Where will the extra supply come from? Saudi Arabia, of course. That is, there seems to be no one else in OPEC who can step up to the supply plate any time soon. According to April EIA numbers, all of
OPEC’s 900,000-to-1.4-million spare capacity
resides in Saudi Arabia.
All of which suggests that the future price of oil will turn heavily on Saudi Arabia’s ability to ramp up production at a pace that keeps up with the rise in global demand growth. In past decades, that’s not been a problem since much of the quick and easy reserves on hand in the kingdom were sitting idle. Any increased demand could be met by drawing on the country’s ample excess supply that was available for tapping. But with that excess supply virtually exhausted, new oilfield/infrastructure development is necessary to satisfy demand growth.
Yes, in theory adding new production capacity isn’t a problem. But in practice it’s complicated for more than a few reasons, starting with the substantial investment dollars needed to complete the task. Given the size and scope of dramatically increasing oil output, it’s a task that’s inevitably a hot-button political issue of no small relevance in a country where the oil wealth is less than evenly distributed. Meanwhile, there’s the sneaking suspicion among some in Aramco and the Saudi government that the current bull market in oil won’t last, which translates into a reluctance to engage in expensive new production projects. Thus the emphasis on talk.
All that aside, a back-of-the-envelope calculation implies that the kingdom’s failure to meet global demand growth will result in a rise in oil prices.
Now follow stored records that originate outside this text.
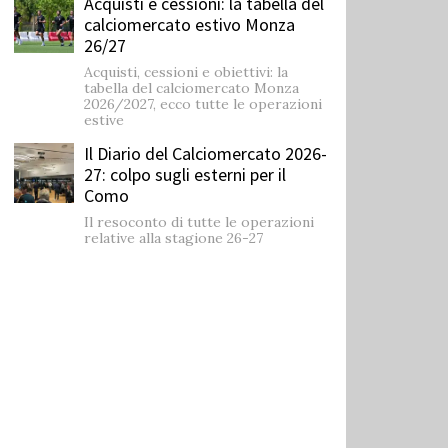
Acquisti e cessioni: la tabella del
calciomercato estivo Monza
26/27
Acquisti, cessioni e obiettivi: la
tabella del calciomercato Monza
2026/2027, ecco tutte le operazioni
estive
Il Diario del Calciomercato 2026-
27: colpo sugli esterni per il
Como
Il resoconto di tutte le operazioni
relative alla stagione 26-27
How to avoid that untoward future? The kingdom must come up with an additional two-million-plus barrels of oil a day each and every year, assuming a 2.5% rise in world oil consumption growth and no production increase outside Saudi Arabia, That amounts to raising production by one-fifth of current production every 12 months.
Of course, any production increases elsewhere in Opec and in non-Opec nations will lessen Saudi Arabia’s burden. The leading source for hope on that front beyond Saudi fields lies with Iraq, the world’s third-largest source of oil reserves. But getting more oil out of the country beyond current production of around two million barrels a day won’t be easy, warns Neil McMahon, oil analyst at Sanford C. Bernstein in London. The immediate problem is terrorism, which Bernstein and others say is rising this year in terms of the number attacks on pipelines and deaths in the country from insurgent activity. Meanwhile, rebuilding Iraq’s antiquated oil infrastructure will take time, oil-industry resources that are already in high demand around the globe, and lots of money.
Silver bullets, in other words, are in short supply. That leaves Saudi Arabia in the driver’s seat for the foreseeable future. How does Mr. Market digest that reality? To judge by the recent decline in oil prices, optimism is the new new thing in the pricing of oil. How long it lasts is quite another matter.


  1. corncam

    I’m eagerly awaiting Matthew Simmons new book on Saudi Arabia – “Twilight in the Desert”. Can they really add 2 million barrels every year? We’ll see soon enough.

  2. Jonathan

    Forgive me for being ignorant, but little is spoken about the vast quantity of oil in Canadian oil sands and so on… it may be expensive to extract and the timeline for supply is extended but if oil stays elevated long enough, supply will come

  3. Capital Spectator

    Canadian oil sands represent a significant addition to future supply. By some estimates, Canadian oil sands are comparable to Saudi Arabia’s reserves, which is to say Canada’s sitting atop a lot of oil. But moving beyond the numbers gets a bit tricky because turning oil sands into oil is complicated and expensive. That’s why current production of oil from oil sands remains a relative trickle. That will change one day, but for the immediate future oil sands remain a small piece of a very large industry. So much for silver bullets.